The investment case is one of patient capital appreciation rather than yield. At 1.29% gross yield — with median rents of S$12,500 per month across 14 recorded rentals — Princess of Wales Park generates meaningful absolute rental income in dollar terms (S$150,000 per year at median rent), but the yield percentage is below average for Singapore residential property. Expatriate tenants — particularly those sent by multinational firms to Singapore on generous relocation packages — are the natural rental audience, drawn by the international school proximity and the privacy of a landed home. With Tan Kah Kee and Farrer Road MRT within a short walk, car-free expat families are also viable tenants, expanding the pool beyond the car-owning cohort that typically dominates D10 landed rentals.

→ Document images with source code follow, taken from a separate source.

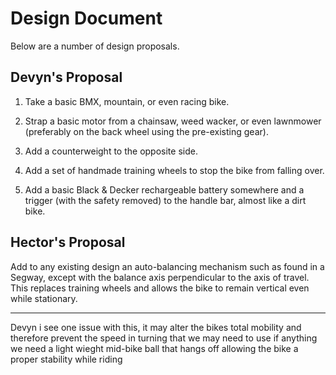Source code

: Design Document
===============

Below are a number of design proposals.

Devyn's Proposal
----------------

1. Take a basic BMX, mountain, or even racing bike.

2. Strap a basic motor from a chainsaw, weed wacker, or even lawnmower
   (preferably on the back wheel using the pre-existing gear).

3. Add a counterweight to the opposite side.

4. Add a set of handmade training wheels to stop the bike from falling over.

5. Add a basic Black & Decker rechargeable battery somewhere and a trigger (with
   the safety removed) to the handle bar, almost like a dirt bike.

Hector's Proposal
-----------------

Add to any existing design an auto-balancing mechanism such as found in a
Segway, except with the balance axis perpendicular to the axis of travel. This
replaces training wheels and allows the bike to remain vertical even while
stationary.

-----------
Devyn
i see one issue with this, it may alter the bikes total mobility and therefore prevent the speed in turning that we may need to use
if anything we need a light wieght mid-bike ball that hangs off allowing the bike a proper stability while riding
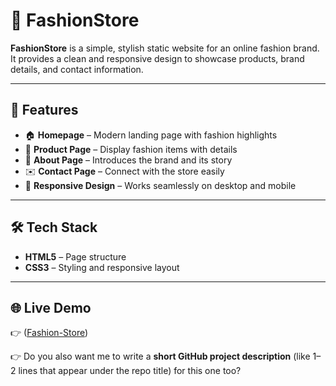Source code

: 
# 👗 FashionStore

**FashionStore** is a simple, stylish static website for an online fashion brand.
It provides a clean and responsive design to showcase products, brand details, and contact information.

---

## 🚀 Features

* 🏠 **Homepage** – Modern landing page with fashion highlights
* 👕 **Product Page** – Display fashion items with details
* 📖 **About Page** – Introduces the brand and its story
* ✉️ **Contact Page** – Connect with the store easily
* 📱 **Responsive Design** – Works seamlessly on desktop and mobile

---

## 🛠️ Tech Stack

* **HTML5** – Page structure
* **CSS3** – Styling and responsive layout

---

## 🌐 Live Demo

👉 ([Fashion-Store](https://fashionjunction.netlify.app/))

👉 Do you also want me to write a **short GitHub project description** (like 1–2 lines that appear under the repo title) for this one too?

Competing CCR condominiums — Skye at Holland (S$2,945 psf, 99yr), Leedon Green (S$2,785 psf, freehold), Hyll on Holland (S$2,648 psf, freehold) — offer more conventional investment metrics, stronger yield profiles, and easier liquidity. But they cannot offer landed land. For buyers who have already secured their liquidity in other assets and are seeking a principal residence that also functions as a generational wealth store, Princess of Wales Park occupies a category of one in its immediate neighbourhood.